[Start of Attachment]

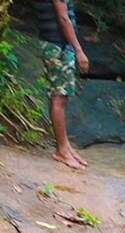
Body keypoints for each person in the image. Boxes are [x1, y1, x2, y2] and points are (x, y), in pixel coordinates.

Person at [32, 0, 90, 170]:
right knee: (59, 98)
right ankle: (62, 151)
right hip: (59, 46)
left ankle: (65, 147)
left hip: (52, 43)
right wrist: (78, 50)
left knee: (56, 96)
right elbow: (63, 18)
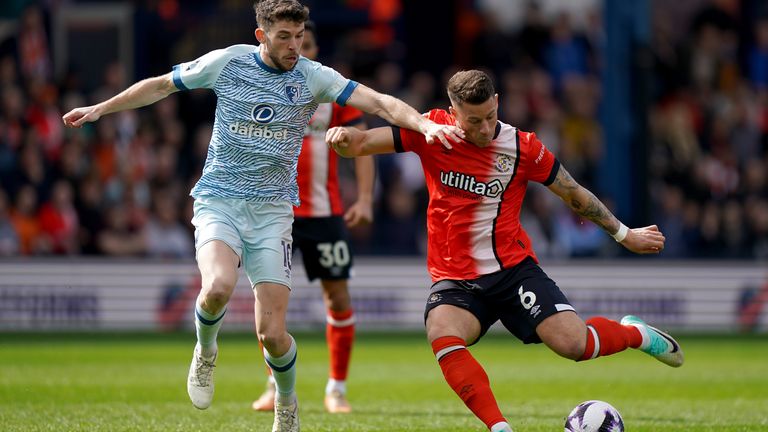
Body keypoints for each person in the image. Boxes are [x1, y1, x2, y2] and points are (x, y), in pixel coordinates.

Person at [61, 2, 460, 431]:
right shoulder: (228, 63)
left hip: (273, 214)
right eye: (284, 36)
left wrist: (424, 125)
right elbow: (161, 85)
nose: (295, 45)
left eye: (299, 35)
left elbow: (378, 101)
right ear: (261, 35)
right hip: (220, 201)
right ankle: (206, 351)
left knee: (272, 333)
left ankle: (287, 402)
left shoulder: (313, 77)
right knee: (217, 286)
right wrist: (101, 108)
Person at [326, 69, 684, 432]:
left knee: (574, 345)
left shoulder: (523, 147)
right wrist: (343, 138)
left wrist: (624, 234)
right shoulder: (431, 131)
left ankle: (635, 334)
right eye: (473, 121)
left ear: (497, 103)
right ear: (453, 111)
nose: (483, 129)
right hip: (455, 278)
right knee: (442, 332)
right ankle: (500, 427)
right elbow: (361, 144)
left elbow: (573, 193)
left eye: (490, 117)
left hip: (513, 270)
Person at [251, 20, 373, 414]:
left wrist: (366, 198)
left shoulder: (333, 92)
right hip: (274, 212)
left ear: (315, 50)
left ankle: (336, 388)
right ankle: (273, 385)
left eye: (305, 43)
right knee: (269, 304)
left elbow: (363, 142)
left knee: (337, 297)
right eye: (290, 42)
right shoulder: (261, 87)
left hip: (323, 214)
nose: (298, 50)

[End of Attachment]

__Your task__. Beginning with the first entry above, reproduce every line verbatim until the line with "left hip: (52, 43)", which is included too; omit pictures.

__Exercise answer__.
Body keypoints for each person in the image. Boxes are [x1, y1, x2, y2] and points are (x, y), in pixel coordinates.

Person at [32, 0, 90, 170]:
right knee: (59, 98)
right ankle: (62, 151)
right hip: (59, 46)
left ankle: (65, 147)
left hip: (52, 43)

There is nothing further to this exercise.